Service Level Objectives
A Service Level Objective (SLO) is a definition of the desired performance of a service or process for a single metric. In this case, the process is the fixing of security issues in ChromeOS, and the metric is the time taken to triage, fix, and release the fix for a security issue.
For ChromeOS security we specify the SLOs for:
- Time to triage the issue (assign priority, owner, and milestone).
- Time between updates to the issue.
- Time to release the fix to users after the fix has landed on the tree.
Moreover, for critical and high severity bugs we also specify the target amount of time for the entire process, as described in the sections above:
- Critical severity issues: 14 days from receiving the bug to releasing
the fix.
- For critical vulnerabilities in the Chrome browser, the fix should be be released no later than seven days after the vulnerability is fixed in the Chrome desktop stable channel.
- High severity issues: 30 days from receiving the bug to releasing the fix.
SLO matrices
| Priority | Owner assigned, milestone tagged | Issue updated |
|---|---|---|
| P0 | Within 1 business day | Every business day |
| P1 | Within 1 week | Every week |
| P2 | Within 1 month | Every month |
| Priority | Fix released |
|---|---|
| P0 | Requires emergency push unless next stable release can include the fix and happen before the end of the workweek. |
| P1 | Fix must be included in next stable release, no later than two weeks. |
| P2 | Fix on tip-of-tree, considering merging if the fix is straightforward. |
FoundIn Labels
FoundIn labels are explained in Security Labels and Components and designate which milestones of ChromeOS are impacted by the bug.
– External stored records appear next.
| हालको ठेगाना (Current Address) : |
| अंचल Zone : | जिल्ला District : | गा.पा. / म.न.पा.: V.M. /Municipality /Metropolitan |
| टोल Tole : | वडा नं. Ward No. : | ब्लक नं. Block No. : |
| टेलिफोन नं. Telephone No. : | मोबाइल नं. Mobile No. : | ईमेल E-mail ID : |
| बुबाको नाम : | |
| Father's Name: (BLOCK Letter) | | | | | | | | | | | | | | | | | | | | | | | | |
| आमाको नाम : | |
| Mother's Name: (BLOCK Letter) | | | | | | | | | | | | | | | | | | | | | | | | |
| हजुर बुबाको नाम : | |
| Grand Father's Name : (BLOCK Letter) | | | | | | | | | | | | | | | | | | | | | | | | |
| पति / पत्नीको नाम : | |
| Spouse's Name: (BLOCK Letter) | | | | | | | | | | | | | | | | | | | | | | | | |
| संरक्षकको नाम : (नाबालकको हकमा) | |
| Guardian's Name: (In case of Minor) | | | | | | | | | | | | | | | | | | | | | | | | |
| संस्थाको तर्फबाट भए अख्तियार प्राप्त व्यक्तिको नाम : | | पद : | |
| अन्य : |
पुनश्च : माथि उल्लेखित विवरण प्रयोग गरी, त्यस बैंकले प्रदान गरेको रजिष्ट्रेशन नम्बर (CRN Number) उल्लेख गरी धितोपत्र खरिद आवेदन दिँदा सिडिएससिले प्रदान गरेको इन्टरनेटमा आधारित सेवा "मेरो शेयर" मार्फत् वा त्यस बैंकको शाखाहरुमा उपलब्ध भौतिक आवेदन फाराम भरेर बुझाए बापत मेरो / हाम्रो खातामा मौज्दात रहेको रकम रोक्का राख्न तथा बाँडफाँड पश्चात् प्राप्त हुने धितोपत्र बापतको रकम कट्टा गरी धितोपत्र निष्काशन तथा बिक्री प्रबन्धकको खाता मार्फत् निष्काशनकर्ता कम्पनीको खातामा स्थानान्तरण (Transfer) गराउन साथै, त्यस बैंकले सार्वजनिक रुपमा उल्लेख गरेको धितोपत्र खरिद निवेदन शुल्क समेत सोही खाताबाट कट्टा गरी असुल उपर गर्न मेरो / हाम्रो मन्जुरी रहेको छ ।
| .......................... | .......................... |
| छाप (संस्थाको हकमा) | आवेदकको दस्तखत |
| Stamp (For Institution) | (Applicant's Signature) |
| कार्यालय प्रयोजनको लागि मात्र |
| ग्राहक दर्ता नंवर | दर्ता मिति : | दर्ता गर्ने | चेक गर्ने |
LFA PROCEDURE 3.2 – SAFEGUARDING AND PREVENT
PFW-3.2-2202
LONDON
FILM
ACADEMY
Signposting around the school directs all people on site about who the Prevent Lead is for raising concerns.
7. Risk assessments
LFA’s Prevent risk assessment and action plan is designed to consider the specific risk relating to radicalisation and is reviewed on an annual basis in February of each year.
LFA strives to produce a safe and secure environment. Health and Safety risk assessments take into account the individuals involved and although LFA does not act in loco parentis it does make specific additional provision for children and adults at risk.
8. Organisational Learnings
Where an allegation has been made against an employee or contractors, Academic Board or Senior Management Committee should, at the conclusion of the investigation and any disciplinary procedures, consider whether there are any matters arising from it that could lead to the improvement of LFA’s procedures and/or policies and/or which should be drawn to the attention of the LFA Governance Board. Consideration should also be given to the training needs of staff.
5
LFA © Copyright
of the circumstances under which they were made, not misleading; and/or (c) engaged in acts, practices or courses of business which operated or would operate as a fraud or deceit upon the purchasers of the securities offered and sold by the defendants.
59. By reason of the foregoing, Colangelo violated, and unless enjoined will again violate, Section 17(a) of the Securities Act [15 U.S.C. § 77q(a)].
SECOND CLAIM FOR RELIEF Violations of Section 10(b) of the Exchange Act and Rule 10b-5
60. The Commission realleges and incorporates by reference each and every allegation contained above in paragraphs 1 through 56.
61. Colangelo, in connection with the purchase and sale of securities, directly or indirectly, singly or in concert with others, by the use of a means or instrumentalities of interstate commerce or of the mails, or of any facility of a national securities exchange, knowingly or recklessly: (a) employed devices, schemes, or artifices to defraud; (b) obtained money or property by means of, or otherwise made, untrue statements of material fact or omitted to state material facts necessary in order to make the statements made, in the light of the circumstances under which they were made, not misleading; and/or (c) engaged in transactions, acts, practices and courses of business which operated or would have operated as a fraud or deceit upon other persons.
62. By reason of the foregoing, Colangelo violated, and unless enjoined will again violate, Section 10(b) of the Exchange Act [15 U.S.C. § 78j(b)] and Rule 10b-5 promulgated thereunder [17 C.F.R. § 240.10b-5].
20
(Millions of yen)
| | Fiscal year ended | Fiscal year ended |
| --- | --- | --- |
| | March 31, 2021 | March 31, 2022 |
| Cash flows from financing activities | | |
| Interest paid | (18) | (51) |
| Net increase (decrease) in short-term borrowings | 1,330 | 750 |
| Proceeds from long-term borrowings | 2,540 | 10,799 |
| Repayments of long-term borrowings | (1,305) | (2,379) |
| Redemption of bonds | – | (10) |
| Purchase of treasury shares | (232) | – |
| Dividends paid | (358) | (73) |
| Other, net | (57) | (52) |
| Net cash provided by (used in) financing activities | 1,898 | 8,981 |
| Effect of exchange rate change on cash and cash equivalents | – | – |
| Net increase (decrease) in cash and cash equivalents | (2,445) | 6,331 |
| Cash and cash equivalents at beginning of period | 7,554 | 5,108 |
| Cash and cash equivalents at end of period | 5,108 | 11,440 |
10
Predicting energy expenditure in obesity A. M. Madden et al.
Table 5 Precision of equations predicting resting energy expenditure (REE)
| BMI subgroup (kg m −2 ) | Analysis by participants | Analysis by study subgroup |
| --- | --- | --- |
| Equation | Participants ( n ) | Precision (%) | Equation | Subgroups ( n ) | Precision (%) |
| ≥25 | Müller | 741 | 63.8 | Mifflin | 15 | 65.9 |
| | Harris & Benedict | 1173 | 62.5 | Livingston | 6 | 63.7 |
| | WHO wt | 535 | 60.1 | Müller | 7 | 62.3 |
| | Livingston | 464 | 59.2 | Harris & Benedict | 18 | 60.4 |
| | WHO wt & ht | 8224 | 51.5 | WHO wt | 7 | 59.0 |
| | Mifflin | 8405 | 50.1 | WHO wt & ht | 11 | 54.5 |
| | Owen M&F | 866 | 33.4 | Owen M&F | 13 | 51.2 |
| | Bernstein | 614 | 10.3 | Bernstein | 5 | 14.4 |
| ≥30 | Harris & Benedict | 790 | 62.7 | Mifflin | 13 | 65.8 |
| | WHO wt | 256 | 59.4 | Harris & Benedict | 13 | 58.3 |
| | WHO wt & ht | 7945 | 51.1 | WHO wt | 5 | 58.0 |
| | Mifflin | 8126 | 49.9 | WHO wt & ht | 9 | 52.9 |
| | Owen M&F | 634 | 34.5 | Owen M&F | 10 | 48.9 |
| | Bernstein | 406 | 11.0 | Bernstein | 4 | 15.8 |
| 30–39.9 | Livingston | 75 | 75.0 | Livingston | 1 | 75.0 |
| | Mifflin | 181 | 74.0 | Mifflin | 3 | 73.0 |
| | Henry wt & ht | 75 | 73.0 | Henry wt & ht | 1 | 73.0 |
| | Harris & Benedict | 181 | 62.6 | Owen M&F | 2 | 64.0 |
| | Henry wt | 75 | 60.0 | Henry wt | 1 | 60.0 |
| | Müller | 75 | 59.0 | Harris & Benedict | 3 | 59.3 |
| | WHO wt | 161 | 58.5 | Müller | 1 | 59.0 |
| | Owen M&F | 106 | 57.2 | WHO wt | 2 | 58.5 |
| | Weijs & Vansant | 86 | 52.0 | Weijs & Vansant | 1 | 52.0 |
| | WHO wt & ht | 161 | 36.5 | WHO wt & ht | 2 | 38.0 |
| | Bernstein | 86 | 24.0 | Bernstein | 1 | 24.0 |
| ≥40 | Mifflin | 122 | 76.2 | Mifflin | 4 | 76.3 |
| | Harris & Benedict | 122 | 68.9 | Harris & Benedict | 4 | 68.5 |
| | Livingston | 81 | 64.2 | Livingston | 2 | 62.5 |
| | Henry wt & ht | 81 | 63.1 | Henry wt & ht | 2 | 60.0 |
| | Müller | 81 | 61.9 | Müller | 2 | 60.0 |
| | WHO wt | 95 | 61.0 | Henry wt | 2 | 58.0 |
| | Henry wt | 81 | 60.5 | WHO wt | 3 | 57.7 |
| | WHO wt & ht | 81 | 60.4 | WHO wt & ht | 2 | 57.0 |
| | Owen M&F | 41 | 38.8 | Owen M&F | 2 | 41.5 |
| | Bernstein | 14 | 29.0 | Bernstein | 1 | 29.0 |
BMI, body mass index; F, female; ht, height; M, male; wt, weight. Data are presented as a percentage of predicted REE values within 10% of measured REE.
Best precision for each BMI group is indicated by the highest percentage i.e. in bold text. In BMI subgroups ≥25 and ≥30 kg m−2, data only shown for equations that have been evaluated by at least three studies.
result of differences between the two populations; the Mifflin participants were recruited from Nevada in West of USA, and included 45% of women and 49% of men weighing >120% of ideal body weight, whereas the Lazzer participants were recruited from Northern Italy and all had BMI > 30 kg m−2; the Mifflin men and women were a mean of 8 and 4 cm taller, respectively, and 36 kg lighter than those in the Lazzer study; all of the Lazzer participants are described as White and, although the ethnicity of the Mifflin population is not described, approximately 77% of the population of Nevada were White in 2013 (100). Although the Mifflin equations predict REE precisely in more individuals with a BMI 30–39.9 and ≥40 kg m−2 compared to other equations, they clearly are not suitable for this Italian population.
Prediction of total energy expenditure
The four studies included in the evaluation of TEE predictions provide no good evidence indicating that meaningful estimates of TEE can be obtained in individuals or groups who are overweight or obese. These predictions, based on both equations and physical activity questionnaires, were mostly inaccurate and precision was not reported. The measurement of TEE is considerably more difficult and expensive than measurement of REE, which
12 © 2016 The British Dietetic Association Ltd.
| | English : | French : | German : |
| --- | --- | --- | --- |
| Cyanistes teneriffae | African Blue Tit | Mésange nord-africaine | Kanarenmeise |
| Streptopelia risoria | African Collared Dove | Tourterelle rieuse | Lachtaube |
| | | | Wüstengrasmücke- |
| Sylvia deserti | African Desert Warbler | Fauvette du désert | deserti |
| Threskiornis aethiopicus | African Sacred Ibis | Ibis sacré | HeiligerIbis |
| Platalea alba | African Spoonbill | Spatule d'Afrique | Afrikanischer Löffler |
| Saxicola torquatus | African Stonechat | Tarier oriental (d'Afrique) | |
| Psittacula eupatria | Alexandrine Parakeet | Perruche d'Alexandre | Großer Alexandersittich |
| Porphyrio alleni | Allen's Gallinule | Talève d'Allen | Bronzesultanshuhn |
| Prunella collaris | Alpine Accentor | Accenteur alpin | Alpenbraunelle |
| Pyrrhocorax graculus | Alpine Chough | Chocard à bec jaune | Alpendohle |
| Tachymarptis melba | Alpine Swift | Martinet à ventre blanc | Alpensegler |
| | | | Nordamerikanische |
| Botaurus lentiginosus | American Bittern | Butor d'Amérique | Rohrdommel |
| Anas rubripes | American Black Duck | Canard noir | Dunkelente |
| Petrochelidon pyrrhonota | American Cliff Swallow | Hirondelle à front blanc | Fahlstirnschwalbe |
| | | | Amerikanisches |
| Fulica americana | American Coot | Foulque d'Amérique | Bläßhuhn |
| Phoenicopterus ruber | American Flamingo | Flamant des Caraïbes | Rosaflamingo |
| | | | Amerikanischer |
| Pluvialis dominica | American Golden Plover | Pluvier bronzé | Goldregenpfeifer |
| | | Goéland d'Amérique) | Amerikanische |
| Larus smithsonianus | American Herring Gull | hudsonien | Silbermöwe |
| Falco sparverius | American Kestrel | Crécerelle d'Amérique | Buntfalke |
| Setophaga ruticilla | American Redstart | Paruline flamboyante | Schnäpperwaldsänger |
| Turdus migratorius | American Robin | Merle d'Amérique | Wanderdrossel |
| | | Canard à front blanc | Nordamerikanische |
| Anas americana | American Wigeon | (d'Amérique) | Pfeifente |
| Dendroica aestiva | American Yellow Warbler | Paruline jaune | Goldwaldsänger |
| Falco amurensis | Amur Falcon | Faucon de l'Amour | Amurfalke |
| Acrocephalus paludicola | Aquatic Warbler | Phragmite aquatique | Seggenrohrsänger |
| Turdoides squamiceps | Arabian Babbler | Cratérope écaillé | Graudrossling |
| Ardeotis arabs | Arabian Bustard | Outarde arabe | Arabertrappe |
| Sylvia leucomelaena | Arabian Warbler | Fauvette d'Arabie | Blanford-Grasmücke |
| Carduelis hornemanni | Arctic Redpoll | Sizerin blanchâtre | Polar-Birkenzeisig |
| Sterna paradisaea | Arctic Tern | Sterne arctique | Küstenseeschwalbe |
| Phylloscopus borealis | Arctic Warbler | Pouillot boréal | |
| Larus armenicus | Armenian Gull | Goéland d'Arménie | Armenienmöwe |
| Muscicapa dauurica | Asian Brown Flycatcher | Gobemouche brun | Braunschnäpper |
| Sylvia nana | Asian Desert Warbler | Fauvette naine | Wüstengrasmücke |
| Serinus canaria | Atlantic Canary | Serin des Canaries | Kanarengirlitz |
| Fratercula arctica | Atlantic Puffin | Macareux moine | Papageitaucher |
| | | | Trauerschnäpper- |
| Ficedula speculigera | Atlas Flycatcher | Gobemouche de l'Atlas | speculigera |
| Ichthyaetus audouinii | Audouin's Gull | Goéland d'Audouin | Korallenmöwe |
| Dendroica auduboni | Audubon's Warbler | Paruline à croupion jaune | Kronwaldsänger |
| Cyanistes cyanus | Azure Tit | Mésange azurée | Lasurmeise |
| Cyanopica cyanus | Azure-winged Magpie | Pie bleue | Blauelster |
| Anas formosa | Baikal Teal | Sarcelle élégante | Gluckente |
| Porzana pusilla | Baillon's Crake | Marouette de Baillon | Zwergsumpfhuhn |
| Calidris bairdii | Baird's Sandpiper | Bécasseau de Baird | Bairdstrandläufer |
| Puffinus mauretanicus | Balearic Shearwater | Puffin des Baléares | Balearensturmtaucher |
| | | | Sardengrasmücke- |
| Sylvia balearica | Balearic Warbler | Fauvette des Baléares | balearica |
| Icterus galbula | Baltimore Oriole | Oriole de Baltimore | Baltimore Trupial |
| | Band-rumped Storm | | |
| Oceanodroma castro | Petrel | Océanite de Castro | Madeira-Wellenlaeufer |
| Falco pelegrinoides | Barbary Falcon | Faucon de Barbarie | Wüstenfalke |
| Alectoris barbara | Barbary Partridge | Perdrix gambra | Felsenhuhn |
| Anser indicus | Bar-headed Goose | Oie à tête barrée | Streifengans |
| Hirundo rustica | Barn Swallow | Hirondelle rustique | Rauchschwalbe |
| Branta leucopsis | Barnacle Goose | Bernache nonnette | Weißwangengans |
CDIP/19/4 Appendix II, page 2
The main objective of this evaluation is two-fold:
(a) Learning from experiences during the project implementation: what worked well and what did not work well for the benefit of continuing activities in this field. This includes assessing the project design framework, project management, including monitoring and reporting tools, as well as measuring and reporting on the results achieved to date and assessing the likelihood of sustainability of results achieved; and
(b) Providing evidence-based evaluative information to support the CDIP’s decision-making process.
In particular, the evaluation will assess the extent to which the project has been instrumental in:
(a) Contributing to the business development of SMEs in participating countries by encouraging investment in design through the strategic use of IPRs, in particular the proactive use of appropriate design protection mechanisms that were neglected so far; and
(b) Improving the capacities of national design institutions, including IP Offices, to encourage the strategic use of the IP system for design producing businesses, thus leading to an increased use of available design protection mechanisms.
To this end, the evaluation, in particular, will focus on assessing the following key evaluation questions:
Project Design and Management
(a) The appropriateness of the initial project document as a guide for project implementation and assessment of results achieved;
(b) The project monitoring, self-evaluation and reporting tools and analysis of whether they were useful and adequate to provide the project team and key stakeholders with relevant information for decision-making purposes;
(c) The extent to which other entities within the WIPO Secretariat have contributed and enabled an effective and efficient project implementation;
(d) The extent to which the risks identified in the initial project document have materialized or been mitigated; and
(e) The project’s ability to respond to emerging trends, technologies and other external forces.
Multiple labels may be set on a bug, but the most important one is the earliest affected milestone.
Security Impact Labels
Security Impact labels are used to identify what release a particular security bug is present in. This label is derived from FoundIn, which specifies the earliest affected release channel. Security impact should not normally be set by humans, except in the case of None.
Security_Impact-None is used in the following cases:
- A bug is only present on ToT and has not made it to any channel releases (except possibly the canary channel).
- A bug is present in a component that is disabled by default.
- A bug is present in a package only used by a downstream consumer of ChromiumOS (like OnHub, WiFi, or Home devices).
Not Security Bugs
Some bugs are commonly reported as security bugs but are not actually considered security relevant. When triaging a bug that is determined to not be a security issue, re-classify as Type=Bug, and assign it to a relevant component or owner.
These bugs are often:
- Denial of service bugs. See the Chromium Security FAQ for more information.
- Enterprise policy bypass bugs. For a good example, see crbug.com/795434. These bugs should be assigned to the Enterprise component and labeled Restrict-View-Google.